Why Volunteer Projects Can Be Valuable.

When you volunteer and collaborate with charitable organizations, especially creative and performance-oriented ones, you get some leeway to try new techniques and new looks which can be the lifeblood of your quest to stay relevant. 

I've done a number of video projects for corporate clients over the years and a prerequisite for most of them was the need to be "safe," not do anything visually or stylistically risky and they nearly all revolved around doing interviews in fixed spots. Hit the mark on the floor and don't move. Even if you love the "idea" of filmmaking that's a quick way to go stale, lose interest and start showing up just for the money. 

Over the years my work as a photographer and a filmmaker for Zach Theatre has allowed me the freedom to continually explore and take chances with gear, color looks, compositions and so much more. 

Sometimes, when I've bought a new lens, I've just called up the marketing team at the theater and asked if there was anything they needed images for. When I bought the Sigma 85mm f1.4 for the L-mount system I called and asked if I could come by and shoot some of the early dance rehearsals for "Christmas Carol." No guarantee to the theater that I'd turn out anything they could use but my track record with them is pretty good so they were happy to have me there. I shot for hours and worked the lens hard. I shot a lot at f1.4 and f2.0 (which is probably why you would buy that lens!). Having thousands of frames from the same low light venue to compare I could probably tell more about the virtues and limitations of that lens by the end of the weekend then I would find out walking around with it, casually snapping a frame here and there. 

By the same token no one at the theater actually asked me to go out and buy a gimbal (or three). I knew that it was a look they really wanted but since I was volunteering they were okay with me trying to fudge it all with handheld cameras or watch me try to move fluidly (not) with a camera welded to the top of a monopod. But their collective desire somehow invaded my brain and I decided to give something new a try. Now I'm pretty delighted with what we produced and I'm looking forward to using gimbals extensively on my own projects and on projects for clients with actual budgets for video. 

But the important point is that I might never have tried one without both a push and the comfort of knowing my collaborators would let me try my hand at it and look the other way if I made grievous mistakes. 

Had it been a commercial project I probably would have hired one of my friends who already has an impressive track record with gimbal work, added him to the job as "mobile camera op" and moved myself to the role of "director." I would not have run out and bought a gimbal and taken the chance that I'd not be able to master it in time. Or give it the time and attention needed for me to become at least competent. 

People ask me a lot why I bother to do some pro bono work for arts organizations and sometimes I question myself as well. Zach Theatre pays me to photograph their tech and dress rehearsals but they don't always have a budget for stuff that I think would work well for them. Stuff that would elevate their social media or provide for pre-marketing shows. Since I love attending the theater and am friends with dozens and dozens of the creative people there I like giving back a little extra. 

But if I do an exemplary job (luck?) then I have another good piece in my portfolio to share with prospective and ongoing, for-profit clients.
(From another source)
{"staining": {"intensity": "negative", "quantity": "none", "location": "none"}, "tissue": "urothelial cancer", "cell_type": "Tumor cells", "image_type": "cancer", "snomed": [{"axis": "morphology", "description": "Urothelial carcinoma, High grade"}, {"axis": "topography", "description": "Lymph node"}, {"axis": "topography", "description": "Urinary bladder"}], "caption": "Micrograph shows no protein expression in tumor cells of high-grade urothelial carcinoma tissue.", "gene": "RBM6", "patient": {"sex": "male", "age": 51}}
And I'm sure you know how hard it is to effectively self-assign and create good portfolio pieces consistently. At least a volunteer assignment, even if it's self-assigned, gives you a framework to keep you focused and gives you the discipline to follow the project all the way through to the end. 

I can't point to any specific, giant project for a commercial client that's ever come my way as a direct result of a volunteer opportunity but I also am serially baffled when people all over Austin already know my name and reputation before we've even met. Since I hardly market they must be getting the branding message from somewhere...

But really, I got into photography because I loved the process of taking photographs of all kinds of people. I love to make environmental shots as we'll as studio stuff and, guess what? Theaters are full of interesting, vibrant, high energy people who love to be photographed. I'd call a sprinkling of pro bono work a win-win. 

An added bonus: My family and I get to see a ton of really great theater performances! 


James Weekes said...

This is the proof that you get more by giving. What a wonderful thing you do for an organization that really deserves it. As you say, you both win.

crsantin said...

Volunteerism is a wonderful thing. I wish more people were compelled to volunteer. There are so many organizations and causes that need a helping hand, not just with photography. Any volunteer work I've done has always been exceptionally rewarding. If you are a shy introvert, it's a great way to meet people.

Joe said...

Volunteering talent, creative ideas, and just plain hard work are some of the most personally fulfilling activities that one can and a traditional American bedrock of community.

Entire international organizations such as Rotary are built around Rotary's core concept of Service Above Self, but it always still comes down to the energy and commitment of individuals to make the world a better place.

Supporting the arts is particularly important, I think, because they can be among the most enriching experiences yet typically the most financially strapped. Studies of economically successful 21st Century local economies suggest that a strong arts sector is one of the better indicators of a financially healthy local economies. I'm not sure which is the chicken and which the egg in that instance, but the two seem well-correlated.

Mark the tog said...

I volunteer for selfish reasons. It is fun.
I like to meet people, try out more creative stuff and see what I can contribute to an organization's success.
I shot photos of dogs for adoption for several years. It was always exciting to try some new ideas on how to add appeal to the photo that would result in more adoptions.
Now that I have dialed back my commercial photography business I have more time to shoot for a local theater company. They appreciate what I do and they look a lot more professional.

Drew N said...

It makes me happy that you get so much out of it... because we certainly couldn't do what we do at ZACH without you. I'm grateful for your collaborative spirit and support of Austin Arts. You're a gem, Kirk Tuck.

Mitch said...

This was one of the benefits of working as a full time photojournalist for a very large chunk of my career. Even when assignments were sometimes dictated (show up at X at Y time to cover Z event)the work created was all at my discretion and direction.

And whether you have a dream job like that, or do self produced projects, or do volunteer work that gives you leeway, having more say (or "the say") in how you create is invaluable to your growth as a photographer. And career/life satisfaction is logarithmically proportional to that freedom.

I sometimes take corporate PR jobs for not a lot of pay because they are usually low budget, and they will enable me to do some good for an organization benefiting from the corporate largess. And if I'm not working for a big payday, I generally get left alone and can home in on what the community/charitable/civic organization needs to spread their message and self direct what I feel like shooting. After getting the corporate shots with "the" person with "the" sign in the background of course. The benefiting organizations are always thrilled. And sometimes ask me to come back, for pay. Or I come back, on my own to help.